Afterthoughts: I didn’t realise when I wrote this that the script Scoble was running used OCR over images, rather than markup scraping. Ok, so Facebook are prepared to go a long way to prevent access to this data, but I don’t think that alters the fact that Scoble does have access to the data, or my point about the bogosity of Web site exposure vs. API distinction.

Turns out some related discussion had been happening too, suggesting boilerplate Terms and Conditions for social networking sites, as mentioned on
the DataPortability Policy Reference Design page. These would certainly be nice to have, potentially convenient and palatable for the service operators.

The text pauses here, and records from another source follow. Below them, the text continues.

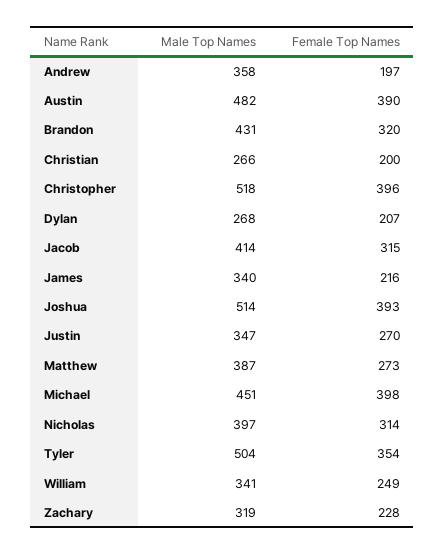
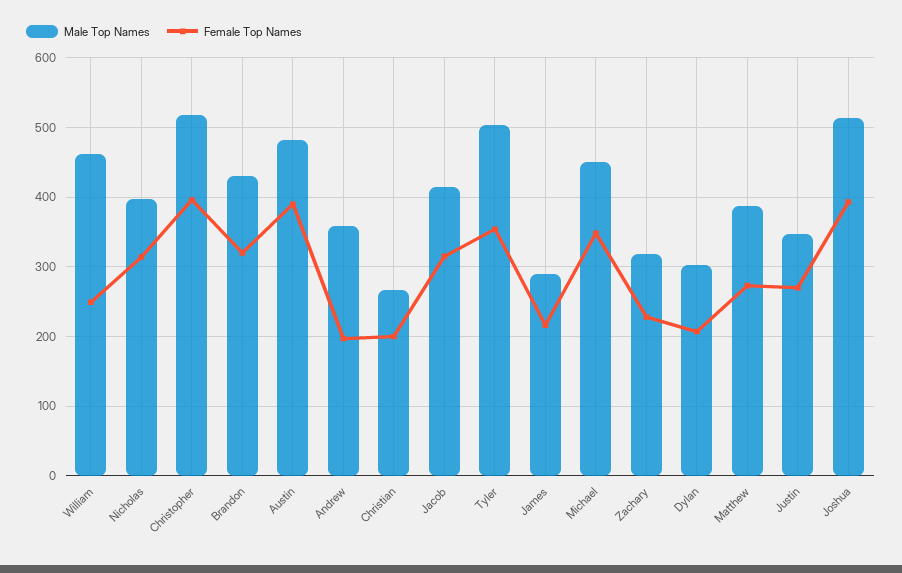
Male Top Names, Dylan: 268 -> 300
Male Top Names, James: 340 -> 290
Female Top Names, Michael: 398 -> 350
Male Top Names, William: 341 -> 460

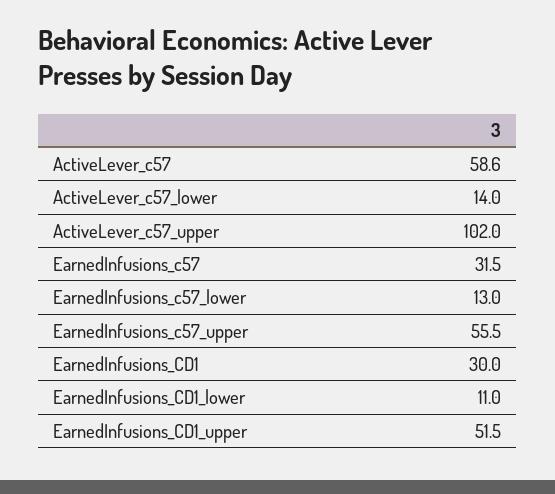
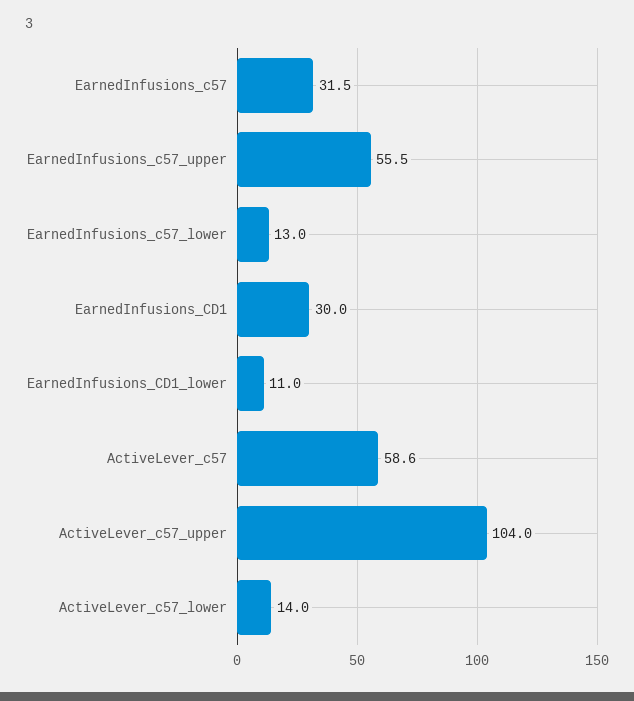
ActiveLever_c57_upper: 102 -> 104
EarnedInfusions_CD1_upper: 51.5 -> none

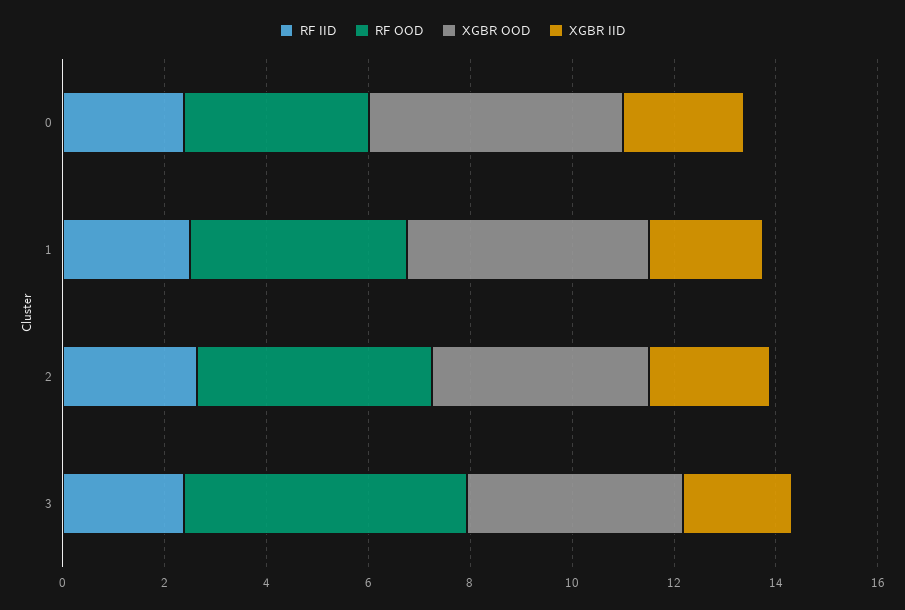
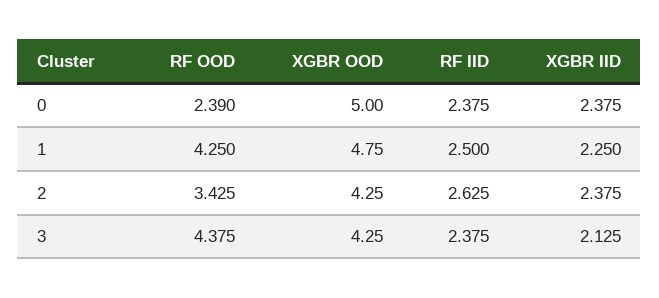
RF OOD, 0: 3.5 -> 2.39
RF OOD, 2: 4.5 -> 3.425
RF OOD, 3: 5.5 -> 4.375

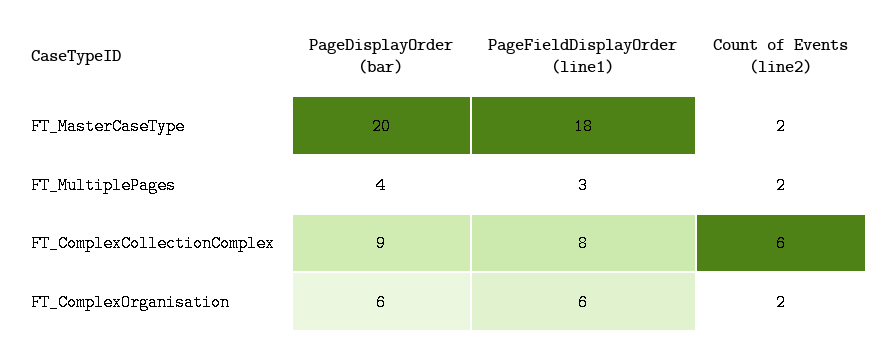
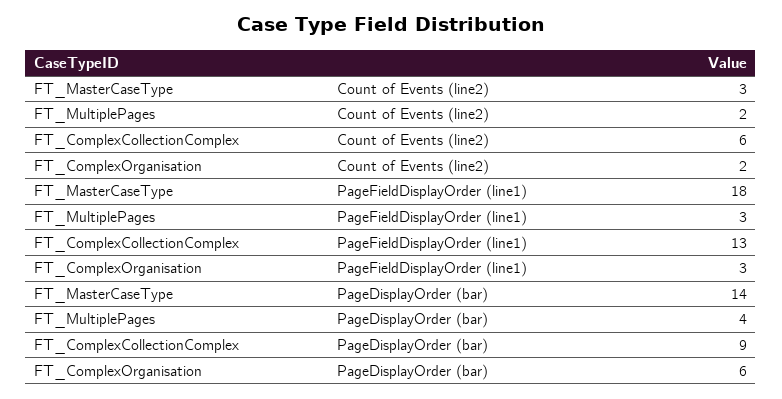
PageDisplayOrder (bar), FT_MasterCaseType: 20 -> 14
Count of Events (line2), FT_MasterCaseType: 2 -> 3
PageFieldDisplayOrder (line1), FT_ComplexCollectionComplex: 8 -> 13
PageFieldDisplayOrder (line1), FT_ComplexOrganisation: 6 -> 3

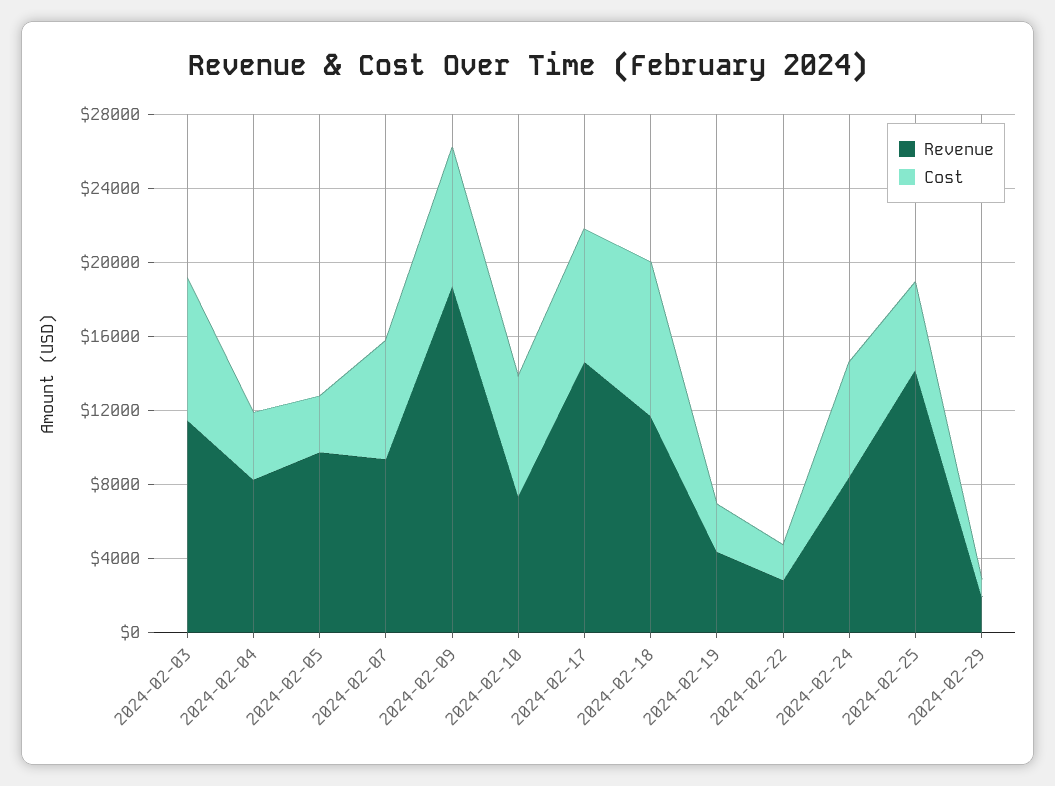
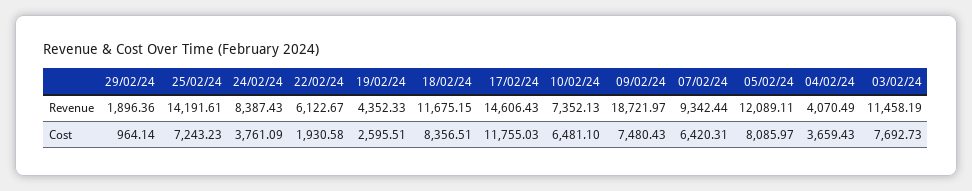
Revenue, 2024-02-04: 8000 -> 4070.49
Revenue, 2024-02-05: 10000 -> 12089.11
Cost, 2024-02-05: 3000 -> 8085.97
Cost, 2024-02-17: 7000 -> 11755.03
Revenue, 2024-02-22: 3000 -> 6122.67
Cost, 2024-02-24: 6000 -> 3761.09
Cost, 2024-02-25: 5000 -> 7243.23

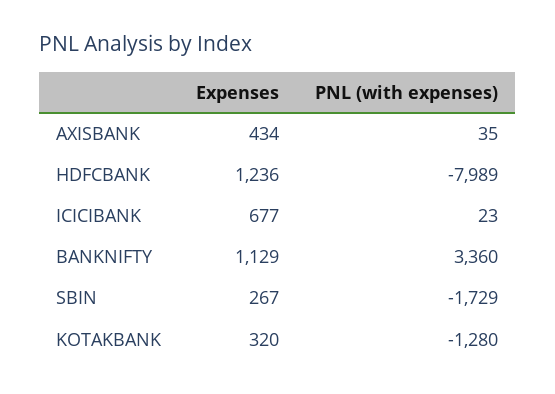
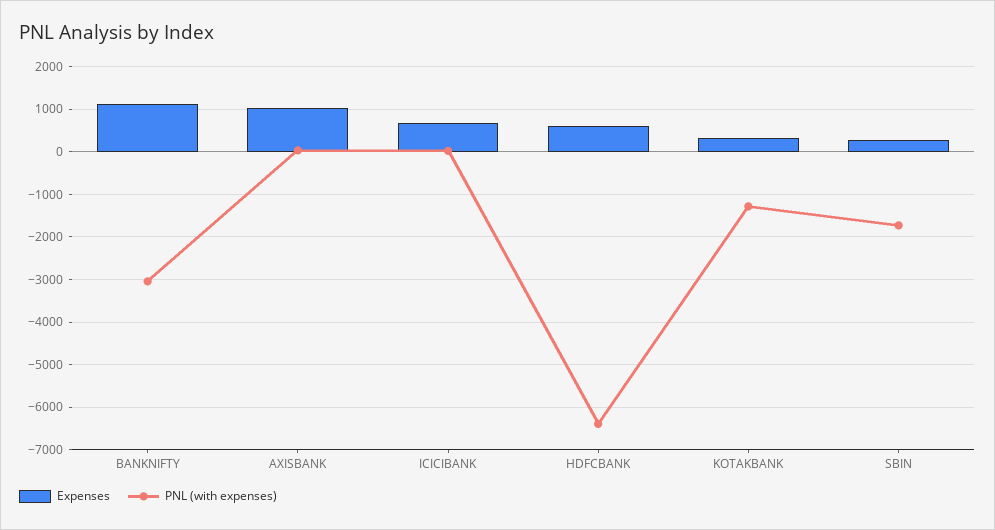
Expenses, AXISBANK: 434 -> 1000
Expenses, HDFCBANK: 1236 -> 600
PNL (with expenses), HDFCBANK: -7989 -> -6400
PNL (with expenses), BANKNIFTY: 3360 -> -3000

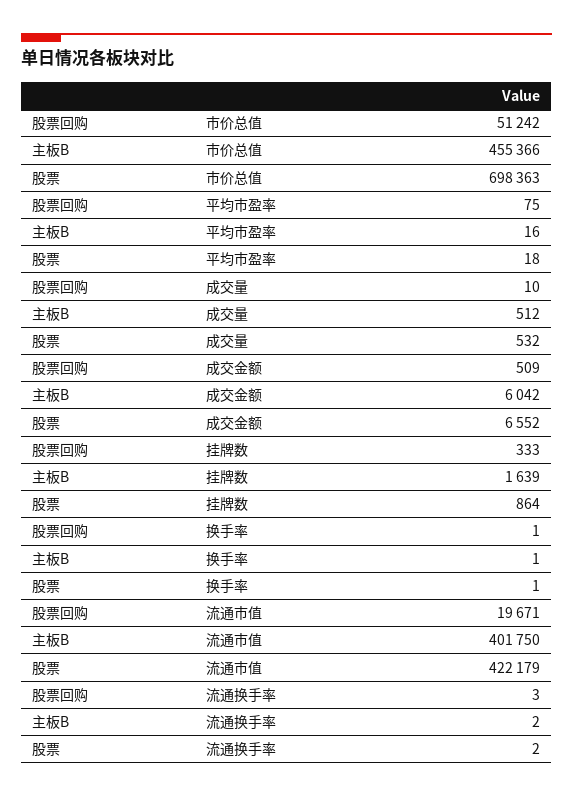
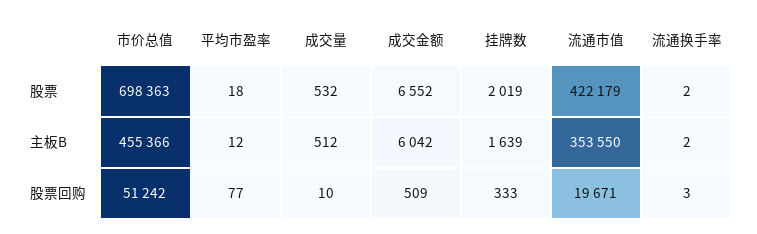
股票回购, 平均市盈率: 75 -> 77
主板B, 平均市盈率: 16 -> 12
股票, 挂牌数: 864 -> 2019
股票回购, 换手率: 1 -> none
主板B, 换手率: 1 -> none
股票, 换手率: 1 -> none
主板B, 流通市值: 401750 -> 353550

But as someone who habitually clicks through acceptance of such things, I still think it important to maximise the service user’s control and awareness of what’s happening to their data, and that would mean also having finer-grained interaction associated with “making friends“.

Finally, a couple of snippets from Nick Carr’s post on the Scoble-nanigans:

Far from being just “his own information,” however, the information included the names, email addresses, and birthdays of 5,000 Facebookers who had “friended” Scoble. The act of “friending” on a social network site, it’s important to remember, is a fairly cavalier act, often undertaken with little thought….

After all, if someone has your name, email address, and birthday, they pretty much have your identity – not just your online identity, but your
real-world identity.

Absolutely. But rather than concluding that Scoble did wrong by taking that information out of context, I’d suggest the social networking sites have
so far swept the issue under the carpet. Carr again:

At the very least, members should have the right to decide whether or not their personal information can be scraped out of the Facebook
database.

Arguably they already have that right, but as Scoble’s case demonstrates, the enforcement of such a right is unfeasible based on naive technical mechanisms. As we’ve seen with email and spam, legal action after the fact is generally ineffectual. What’s needed is more preemptive privacy support built around informed choice and trust. A little license or two could help a lot. (Contrary to how it often seems, licenses don’t have to be hard work for the user – check Sean B. Palmer’s recent proposal for a minimal software license, and the one he discovered that would be nearly as neat, the Eiffel Forum License).

Incidentally, regarding trust, there’s another aspect nearby. How do we trust the information someone provides on the Web? In the social network
context, if we are to trust someone, how do we know they are who they say they are? Although social issues are clearly still central, on the technical
side I’d point to Semantic Web technologies as being the best bet.